A handful of operators have taken on debt to make large-scale acquisitions over the past two years. But near-term debt isn’t expected to have meaningful effects on shareholder distributions.
“I’m less concerned about what I’ll call temporary debt increases to fund acquisitions,” Reynolds said.
Operators have publicly laid out plans to deleverage using proceeds from divestments and notable cash-flow boosts stemming from acquisitions.

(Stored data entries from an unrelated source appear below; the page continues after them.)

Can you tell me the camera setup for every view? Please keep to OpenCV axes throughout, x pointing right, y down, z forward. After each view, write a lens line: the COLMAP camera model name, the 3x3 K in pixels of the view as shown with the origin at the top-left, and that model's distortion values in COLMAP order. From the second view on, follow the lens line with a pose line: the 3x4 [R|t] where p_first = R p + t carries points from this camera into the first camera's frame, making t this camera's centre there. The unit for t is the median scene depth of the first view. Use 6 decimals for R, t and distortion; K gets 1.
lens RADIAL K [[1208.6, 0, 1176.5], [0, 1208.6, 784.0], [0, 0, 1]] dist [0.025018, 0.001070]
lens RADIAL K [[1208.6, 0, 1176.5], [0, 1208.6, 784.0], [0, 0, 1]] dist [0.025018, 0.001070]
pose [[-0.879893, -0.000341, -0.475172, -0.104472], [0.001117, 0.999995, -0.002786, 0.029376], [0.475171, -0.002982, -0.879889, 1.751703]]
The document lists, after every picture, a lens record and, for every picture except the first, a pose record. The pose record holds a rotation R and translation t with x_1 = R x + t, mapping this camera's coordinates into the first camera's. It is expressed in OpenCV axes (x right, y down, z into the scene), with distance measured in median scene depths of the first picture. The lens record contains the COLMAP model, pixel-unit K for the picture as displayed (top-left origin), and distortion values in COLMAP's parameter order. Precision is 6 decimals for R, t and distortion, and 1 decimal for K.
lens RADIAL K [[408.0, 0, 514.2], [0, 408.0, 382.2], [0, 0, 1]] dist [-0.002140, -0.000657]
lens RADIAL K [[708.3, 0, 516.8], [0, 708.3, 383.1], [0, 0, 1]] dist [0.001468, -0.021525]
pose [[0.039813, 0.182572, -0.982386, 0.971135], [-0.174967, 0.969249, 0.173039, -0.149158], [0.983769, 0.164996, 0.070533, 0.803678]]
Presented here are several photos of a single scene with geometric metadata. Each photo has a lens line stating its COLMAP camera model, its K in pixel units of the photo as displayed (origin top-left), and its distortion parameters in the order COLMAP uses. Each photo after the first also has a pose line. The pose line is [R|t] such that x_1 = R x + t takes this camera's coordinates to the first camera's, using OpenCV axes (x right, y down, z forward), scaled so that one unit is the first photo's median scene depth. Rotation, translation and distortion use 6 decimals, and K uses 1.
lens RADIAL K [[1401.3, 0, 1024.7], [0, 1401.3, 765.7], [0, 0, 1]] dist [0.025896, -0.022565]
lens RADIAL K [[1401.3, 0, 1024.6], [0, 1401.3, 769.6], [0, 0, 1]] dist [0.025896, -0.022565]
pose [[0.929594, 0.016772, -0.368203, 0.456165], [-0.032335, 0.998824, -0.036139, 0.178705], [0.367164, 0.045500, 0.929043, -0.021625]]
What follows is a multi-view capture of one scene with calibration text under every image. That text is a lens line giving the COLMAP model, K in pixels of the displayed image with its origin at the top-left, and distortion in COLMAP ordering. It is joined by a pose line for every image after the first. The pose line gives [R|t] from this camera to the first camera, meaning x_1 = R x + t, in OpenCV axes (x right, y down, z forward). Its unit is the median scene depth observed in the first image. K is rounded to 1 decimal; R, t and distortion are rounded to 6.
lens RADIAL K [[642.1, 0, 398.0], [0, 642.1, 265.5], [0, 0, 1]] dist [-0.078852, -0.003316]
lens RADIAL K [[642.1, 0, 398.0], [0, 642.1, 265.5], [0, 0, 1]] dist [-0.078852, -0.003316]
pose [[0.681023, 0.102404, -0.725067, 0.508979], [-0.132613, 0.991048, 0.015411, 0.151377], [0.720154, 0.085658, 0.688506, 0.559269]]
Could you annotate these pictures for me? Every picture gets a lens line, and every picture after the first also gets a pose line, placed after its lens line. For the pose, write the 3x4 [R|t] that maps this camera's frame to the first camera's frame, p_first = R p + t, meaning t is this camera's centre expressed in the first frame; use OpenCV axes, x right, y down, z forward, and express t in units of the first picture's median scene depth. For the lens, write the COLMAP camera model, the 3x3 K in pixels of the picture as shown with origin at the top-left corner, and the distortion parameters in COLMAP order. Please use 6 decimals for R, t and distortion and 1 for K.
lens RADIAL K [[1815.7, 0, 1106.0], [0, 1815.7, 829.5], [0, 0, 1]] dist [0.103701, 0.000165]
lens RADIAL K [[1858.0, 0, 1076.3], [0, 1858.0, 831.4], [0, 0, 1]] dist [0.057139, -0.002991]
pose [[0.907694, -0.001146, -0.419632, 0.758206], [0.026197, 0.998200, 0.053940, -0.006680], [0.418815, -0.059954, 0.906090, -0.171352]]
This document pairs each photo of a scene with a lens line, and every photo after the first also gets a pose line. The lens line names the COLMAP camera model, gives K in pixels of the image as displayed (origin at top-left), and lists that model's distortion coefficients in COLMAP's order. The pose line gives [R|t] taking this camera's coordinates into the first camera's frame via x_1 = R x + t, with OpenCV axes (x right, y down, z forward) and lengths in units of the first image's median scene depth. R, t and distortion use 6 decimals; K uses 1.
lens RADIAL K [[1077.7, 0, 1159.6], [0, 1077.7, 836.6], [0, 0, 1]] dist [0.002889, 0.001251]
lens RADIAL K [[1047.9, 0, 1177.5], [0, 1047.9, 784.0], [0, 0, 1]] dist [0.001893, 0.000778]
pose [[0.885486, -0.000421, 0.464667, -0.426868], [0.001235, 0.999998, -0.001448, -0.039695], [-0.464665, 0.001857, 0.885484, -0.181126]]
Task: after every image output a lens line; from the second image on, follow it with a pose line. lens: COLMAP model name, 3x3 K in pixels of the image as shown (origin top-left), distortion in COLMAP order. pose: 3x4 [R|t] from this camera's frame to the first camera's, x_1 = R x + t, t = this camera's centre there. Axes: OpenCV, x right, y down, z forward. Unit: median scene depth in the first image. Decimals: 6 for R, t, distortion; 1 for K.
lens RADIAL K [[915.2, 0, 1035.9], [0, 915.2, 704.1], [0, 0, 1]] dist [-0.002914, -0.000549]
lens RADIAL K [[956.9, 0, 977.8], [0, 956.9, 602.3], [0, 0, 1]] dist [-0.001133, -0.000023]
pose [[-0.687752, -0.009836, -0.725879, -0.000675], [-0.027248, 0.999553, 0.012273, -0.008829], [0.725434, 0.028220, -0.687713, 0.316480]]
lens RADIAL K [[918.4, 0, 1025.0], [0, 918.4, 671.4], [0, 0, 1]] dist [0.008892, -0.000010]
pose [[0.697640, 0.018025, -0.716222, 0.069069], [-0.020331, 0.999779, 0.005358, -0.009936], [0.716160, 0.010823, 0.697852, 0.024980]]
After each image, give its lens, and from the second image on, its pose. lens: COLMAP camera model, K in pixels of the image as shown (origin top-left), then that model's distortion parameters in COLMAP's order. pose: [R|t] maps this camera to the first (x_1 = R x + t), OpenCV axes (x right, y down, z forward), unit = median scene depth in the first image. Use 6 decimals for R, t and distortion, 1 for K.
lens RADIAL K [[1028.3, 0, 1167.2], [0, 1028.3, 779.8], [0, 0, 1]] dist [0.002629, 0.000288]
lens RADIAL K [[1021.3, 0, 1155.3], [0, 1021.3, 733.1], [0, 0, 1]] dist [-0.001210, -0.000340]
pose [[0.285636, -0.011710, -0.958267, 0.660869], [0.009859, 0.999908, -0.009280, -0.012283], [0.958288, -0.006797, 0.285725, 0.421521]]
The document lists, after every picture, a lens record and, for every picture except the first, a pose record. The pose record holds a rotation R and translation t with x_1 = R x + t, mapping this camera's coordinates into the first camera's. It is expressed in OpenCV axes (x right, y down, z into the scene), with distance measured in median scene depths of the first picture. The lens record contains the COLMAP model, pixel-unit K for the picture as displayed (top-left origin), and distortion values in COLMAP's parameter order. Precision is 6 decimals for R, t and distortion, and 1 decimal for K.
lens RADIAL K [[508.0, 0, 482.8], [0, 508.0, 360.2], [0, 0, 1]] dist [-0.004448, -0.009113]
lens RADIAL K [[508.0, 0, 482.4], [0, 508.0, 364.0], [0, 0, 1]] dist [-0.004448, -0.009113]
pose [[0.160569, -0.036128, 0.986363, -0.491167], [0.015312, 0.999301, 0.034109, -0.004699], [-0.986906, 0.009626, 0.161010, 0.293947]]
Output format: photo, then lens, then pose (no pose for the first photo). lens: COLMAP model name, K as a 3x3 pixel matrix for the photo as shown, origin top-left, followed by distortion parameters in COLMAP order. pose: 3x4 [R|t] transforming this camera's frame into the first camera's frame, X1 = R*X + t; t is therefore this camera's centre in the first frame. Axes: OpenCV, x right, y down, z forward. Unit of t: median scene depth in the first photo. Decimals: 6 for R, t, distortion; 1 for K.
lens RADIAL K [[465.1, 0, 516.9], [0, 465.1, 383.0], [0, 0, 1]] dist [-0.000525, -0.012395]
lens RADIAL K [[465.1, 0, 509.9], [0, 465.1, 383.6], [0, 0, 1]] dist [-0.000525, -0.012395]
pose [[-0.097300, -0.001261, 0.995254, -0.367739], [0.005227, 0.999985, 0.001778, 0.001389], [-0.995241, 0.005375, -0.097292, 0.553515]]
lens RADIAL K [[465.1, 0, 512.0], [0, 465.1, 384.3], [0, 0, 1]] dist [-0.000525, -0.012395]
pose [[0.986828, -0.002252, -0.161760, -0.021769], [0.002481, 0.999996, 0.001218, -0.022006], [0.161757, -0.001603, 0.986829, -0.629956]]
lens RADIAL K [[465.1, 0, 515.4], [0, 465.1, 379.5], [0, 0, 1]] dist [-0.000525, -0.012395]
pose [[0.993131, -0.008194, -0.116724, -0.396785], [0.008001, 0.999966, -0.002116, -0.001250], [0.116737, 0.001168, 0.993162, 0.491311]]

Occidental Petroleum waded further into debt to make a $12 billion acquisition of Permian E&P CrownRock LP, a deal to significantly boost Oxy’s footprint in the Midland Basin.
But Oxy has been vocal about deleveraging since closing the CrownRock acquisition. Oxy sold non-core operated Barilla Draw assets in the southern Delaware Basin for $818 million and plans to use the proceeds for debt repayment.
The company also monetized midstream assets by selling common units of Western Midstream Partners for $700 million.
Oxy plans to reach 85% of its near-term $4.5 billion debt reduction target by the end of the third quarter.
Civitas Resources was a big M&A buyer last year in the Permian Basin, where the Colorado-based operator pumped nearly $7 billion into acquisitions.
Civitas had previously committed to returning at least 50% of its quarterly free cash flow as a variable investor return, after a $0.50 /share base dividend. And the company has been well ahead of its 50% target due to participating in selling shareholder offerings, Sorbara said.
As of the start of the third quarter, Civitas’ variable return of capital has been provided through a combination of common stock repurchases and dividends. The board determines how capital is allocated between the two buckets, but Civitas said it will stay at the 50% threshold.
The remaining 50% of free cash flow, after the base dividend, will support reducing debt on Civitas’ balance sheet, company executives said during second-quarter earnings.
As part of the updated returns framework, the Civitas board boosted the company’s share buyback authorization up to $500 million, a 75% increase over its authorization remaining under the previous program.
Civitas is prioritizing share buybacks due to the “continued disconnect” with how the company is valued and traded compared to its peers in the market, CEO Chris Doyle said during the company’s second-quarter earnings call.
The price of its shares doesn’t reflect Civitas’ value in the prolific Permian Basin, nor the value of the company’s legacy Denver-Julesburg Basin operations, Doyle argues.
“You’ve got a business here that’s executing on really high-quality assets trading at a 20% free cash flow yield,” Doyle said on the call. “That's a super compelling opportunity as we see it. That’s driving the change.”
APA Corp., parent company of Apache, is also hot on the divestment trail to repay debt after closing a $4.5 billion acquisition of Callon Petroleum in April.
“The ones that have had to issue debt of any kind, they’ve been very specific about what they are going to divest,” Stellar at BOK said.